Ballad of a Bumble Bee Trapped in Honey
That dizzying last summer they explored the one billion possibilities of bumblebee assassination. They learned lacing the curb with Dr. Pepper to lure them under a false pretense of sweetness was easiest, most merciful, for the shadows of their black devil shoe soles were guillotine-swift, triple-quick to evict the poor souls from their black and yellow striped cages. What the hell is beeswax anyways? they wondered, watching the furry beasts writhe in Wite-out on paper plates, or rattle in plastic Tupperware tombs. They put them in ice trays in the freezer and waited, called it a science experiment while Count Chocula plinked into her cereal bowl and the milk sloshed everywhere and she ate it with a fork. She was just that kind of girl. Then she squeezed half a bottle of honey into the empty bowl and funneled a baby bee through a rolled up magazine, and for the first time in his life he felt guilty for their senseless sin. Don’t bees smell fear? he said, and she shook her head. If they smell fear, surely they suffer fear themselves.

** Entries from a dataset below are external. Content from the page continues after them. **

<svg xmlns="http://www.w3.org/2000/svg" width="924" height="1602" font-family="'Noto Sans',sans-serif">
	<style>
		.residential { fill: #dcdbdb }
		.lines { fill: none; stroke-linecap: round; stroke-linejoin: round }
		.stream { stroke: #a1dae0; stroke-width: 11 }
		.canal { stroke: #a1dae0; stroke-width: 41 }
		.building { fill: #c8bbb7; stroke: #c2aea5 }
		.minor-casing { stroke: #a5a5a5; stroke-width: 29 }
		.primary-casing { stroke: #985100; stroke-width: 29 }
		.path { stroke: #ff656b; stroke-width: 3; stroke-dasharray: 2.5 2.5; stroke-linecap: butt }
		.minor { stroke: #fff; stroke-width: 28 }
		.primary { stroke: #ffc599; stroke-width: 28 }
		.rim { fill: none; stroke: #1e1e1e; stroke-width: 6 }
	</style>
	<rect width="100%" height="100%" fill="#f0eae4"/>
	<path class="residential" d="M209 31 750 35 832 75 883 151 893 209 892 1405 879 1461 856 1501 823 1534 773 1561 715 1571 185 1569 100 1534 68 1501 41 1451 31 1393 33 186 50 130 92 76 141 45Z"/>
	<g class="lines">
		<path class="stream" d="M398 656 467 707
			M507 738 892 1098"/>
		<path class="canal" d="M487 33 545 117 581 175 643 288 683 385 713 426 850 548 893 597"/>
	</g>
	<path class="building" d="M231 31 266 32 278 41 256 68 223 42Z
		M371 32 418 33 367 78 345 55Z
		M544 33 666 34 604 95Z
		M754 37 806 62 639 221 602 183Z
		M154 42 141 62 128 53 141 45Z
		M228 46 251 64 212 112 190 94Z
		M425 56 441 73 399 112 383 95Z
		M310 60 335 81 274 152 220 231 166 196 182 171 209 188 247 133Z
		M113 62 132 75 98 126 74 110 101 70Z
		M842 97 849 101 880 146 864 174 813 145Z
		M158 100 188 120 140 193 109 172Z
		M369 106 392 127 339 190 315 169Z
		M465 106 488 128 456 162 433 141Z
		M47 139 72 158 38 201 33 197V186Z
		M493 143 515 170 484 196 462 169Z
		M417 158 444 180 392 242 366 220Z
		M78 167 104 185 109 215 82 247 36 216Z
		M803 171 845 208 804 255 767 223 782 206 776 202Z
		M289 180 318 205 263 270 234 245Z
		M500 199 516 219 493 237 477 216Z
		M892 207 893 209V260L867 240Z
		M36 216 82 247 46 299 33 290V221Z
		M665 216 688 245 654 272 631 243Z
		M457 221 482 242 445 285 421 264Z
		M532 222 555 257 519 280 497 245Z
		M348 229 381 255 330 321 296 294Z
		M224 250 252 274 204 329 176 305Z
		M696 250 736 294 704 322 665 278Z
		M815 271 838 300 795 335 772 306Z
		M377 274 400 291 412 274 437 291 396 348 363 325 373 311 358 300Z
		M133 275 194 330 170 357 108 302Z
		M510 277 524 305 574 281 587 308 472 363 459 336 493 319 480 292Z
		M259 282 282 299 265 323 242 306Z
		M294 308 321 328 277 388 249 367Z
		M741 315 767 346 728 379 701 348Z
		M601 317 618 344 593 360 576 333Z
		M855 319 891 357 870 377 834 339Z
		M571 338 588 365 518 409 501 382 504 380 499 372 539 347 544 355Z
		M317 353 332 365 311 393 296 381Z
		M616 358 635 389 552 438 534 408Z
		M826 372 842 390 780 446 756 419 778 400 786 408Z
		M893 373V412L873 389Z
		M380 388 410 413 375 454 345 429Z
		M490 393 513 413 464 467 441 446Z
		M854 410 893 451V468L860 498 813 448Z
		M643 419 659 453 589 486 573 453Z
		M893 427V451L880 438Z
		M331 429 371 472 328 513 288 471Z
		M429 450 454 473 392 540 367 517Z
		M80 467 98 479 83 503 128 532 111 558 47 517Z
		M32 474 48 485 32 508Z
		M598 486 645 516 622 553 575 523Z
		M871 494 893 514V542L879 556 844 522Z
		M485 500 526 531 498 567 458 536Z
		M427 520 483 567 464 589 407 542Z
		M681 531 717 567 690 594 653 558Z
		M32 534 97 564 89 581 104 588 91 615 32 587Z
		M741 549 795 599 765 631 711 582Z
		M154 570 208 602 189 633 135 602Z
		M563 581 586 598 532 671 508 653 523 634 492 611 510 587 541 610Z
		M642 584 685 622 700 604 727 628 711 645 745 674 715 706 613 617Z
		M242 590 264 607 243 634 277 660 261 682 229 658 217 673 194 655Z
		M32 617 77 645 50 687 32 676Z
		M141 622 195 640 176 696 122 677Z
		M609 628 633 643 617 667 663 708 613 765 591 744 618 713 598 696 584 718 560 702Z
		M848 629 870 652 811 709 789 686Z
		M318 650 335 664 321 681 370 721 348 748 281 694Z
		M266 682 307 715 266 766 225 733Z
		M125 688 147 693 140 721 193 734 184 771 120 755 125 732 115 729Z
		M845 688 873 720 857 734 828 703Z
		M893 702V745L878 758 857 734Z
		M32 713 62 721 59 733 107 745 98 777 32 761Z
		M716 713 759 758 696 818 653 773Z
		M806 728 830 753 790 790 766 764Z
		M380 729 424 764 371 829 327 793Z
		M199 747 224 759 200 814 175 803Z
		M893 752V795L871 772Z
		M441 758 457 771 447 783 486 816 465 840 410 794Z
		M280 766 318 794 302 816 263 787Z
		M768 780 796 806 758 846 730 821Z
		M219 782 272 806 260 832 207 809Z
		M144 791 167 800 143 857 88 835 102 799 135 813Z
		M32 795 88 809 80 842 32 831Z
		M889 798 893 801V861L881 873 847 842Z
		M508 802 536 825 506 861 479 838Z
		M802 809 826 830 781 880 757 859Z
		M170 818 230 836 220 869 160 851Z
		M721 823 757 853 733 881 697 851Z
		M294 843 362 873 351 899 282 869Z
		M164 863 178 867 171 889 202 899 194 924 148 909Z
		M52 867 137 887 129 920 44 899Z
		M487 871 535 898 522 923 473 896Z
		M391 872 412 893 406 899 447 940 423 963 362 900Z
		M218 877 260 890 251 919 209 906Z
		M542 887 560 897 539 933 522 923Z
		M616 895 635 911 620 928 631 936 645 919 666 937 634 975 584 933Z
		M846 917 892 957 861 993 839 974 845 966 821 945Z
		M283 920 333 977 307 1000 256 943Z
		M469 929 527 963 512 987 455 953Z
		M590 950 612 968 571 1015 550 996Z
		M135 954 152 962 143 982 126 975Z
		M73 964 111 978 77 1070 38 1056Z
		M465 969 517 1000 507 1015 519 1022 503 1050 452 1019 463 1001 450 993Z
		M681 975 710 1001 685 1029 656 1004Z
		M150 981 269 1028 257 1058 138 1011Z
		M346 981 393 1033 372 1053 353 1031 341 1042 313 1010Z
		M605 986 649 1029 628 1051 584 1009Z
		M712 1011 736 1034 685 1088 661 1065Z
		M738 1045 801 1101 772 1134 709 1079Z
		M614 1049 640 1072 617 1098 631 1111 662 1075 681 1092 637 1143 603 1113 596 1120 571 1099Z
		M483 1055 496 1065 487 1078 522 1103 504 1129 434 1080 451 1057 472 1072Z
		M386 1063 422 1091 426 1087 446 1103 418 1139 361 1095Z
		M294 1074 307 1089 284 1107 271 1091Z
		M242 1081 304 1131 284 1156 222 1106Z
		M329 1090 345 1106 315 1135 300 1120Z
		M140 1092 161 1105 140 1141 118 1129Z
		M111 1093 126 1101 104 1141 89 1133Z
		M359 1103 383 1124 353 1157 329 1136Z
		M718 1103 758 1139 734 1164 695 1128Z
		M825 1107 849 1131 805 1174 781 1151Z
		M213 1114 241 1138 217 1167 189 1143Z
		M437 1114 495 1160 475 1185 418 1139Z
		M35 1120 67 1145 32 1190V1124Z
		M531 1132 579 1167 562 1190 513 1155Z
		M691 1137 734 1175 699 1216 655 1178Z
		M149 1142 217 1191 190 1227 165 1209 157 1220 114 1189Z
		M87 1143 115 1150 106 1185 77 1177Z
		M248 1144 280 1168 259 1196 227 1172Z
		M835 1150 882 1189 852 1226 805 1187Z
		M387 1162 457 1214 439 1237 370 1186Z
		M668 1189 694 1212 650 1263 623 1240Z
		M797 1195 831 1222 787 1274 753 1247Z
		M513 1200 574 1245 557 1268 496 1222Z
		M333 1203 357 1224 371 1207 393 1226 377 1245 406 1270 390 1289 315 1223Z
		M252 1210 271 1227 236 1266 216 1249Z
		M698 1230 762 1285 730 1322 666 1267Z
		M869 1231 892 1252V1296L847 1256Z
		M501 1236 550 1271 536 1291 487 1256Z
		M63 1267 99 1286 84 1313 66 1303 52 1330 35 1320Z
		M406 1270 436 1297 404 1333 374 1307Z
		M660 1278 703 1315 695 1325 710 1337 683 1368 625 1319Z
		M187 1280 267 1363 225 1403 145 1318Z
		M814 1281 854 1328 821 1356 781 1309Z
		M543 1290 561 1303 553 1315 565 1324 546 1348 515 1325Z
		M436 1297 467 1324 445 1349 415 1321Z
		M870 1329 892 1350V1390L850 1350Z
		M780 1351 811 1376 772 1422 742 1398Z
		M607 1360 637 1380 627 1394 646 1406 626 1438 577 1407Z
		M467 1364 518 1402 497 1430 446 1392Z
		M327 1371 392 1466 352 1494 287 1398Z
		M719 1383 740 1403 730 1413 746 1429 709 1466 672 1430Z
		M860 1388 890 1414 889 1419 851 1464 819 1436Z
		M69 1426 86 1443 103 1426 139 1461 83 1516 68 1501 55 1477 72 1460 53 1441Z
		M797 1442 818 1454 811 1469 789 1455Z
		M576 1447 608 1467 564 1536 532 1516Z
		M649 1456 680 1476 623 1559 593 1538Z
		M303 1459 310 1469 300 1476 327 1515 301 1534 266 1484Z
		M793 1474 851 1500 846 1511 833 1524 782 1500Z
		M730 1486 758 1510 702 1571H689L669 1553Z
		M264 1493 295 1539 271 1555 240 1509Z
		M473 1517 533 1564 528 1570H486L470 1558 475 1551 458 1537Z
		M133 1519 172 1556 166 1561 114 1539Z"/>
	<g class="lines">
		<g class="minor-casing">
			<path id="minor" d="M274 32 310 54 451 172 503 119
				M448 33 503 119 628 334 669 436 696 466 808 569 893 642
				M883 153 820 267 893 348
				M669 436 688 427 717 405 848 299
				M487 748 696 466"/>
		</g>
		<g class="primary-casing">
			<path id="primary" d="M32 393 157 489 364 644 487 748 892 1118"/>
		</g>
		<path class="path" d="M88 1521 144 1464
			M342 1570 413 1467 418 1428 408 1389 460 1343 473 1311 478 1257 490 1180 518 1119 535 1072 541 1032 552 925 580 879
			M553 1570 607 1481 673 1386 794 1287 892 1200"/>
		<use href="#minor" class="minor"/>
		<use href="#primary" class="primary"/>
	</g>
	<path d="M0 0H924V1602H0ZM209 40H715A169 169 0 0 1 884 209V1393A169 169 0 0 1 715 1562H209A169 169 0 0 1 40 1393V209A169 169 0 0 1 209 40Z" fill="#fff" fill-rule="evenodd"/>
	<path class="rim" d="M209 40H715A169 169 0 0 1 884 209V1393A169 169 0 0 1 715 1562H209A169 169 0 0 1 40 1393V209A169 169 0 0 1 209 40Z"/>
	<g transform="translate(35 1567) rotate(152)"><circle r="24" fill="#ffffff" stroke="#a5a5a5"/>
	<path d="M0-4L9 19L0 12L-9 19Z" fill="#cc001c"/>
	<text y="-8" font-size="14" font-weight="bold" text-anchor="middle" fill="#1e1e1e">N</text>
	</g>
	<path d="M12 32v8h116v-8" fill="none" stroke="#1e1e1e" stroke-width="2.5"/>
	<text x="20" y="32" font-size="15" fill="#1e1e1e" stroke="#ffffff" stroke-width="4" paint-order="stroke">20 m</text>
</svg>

He asked her to stop and she told him it was no use, it was too late. As he struggled to rescue their tiny prisoner from his undeserved fate with a pair of tweezers, he didn’t see her approaching with the hammer. All he saw were the gooey guts on the blunt edge embedded in amber ooze, a broken bowl wobbling across the tiles, her vile curvature of lips and teeth. Let’s go to your house, she said then, mentioning how her father would soon be home, and though he agreed he was secretly angry with her. So as they sagged their way there, dragging their bag of bones through the apricot dusk with its inferno flash sweating sugar-heat, he took flight through the tall grass, left her at the halfway mark on the hill. He thought he saw her sticky fingers waving goodbye the night she went home and never came back.
Forgive me, years later he would think: I was too young to smell your fear.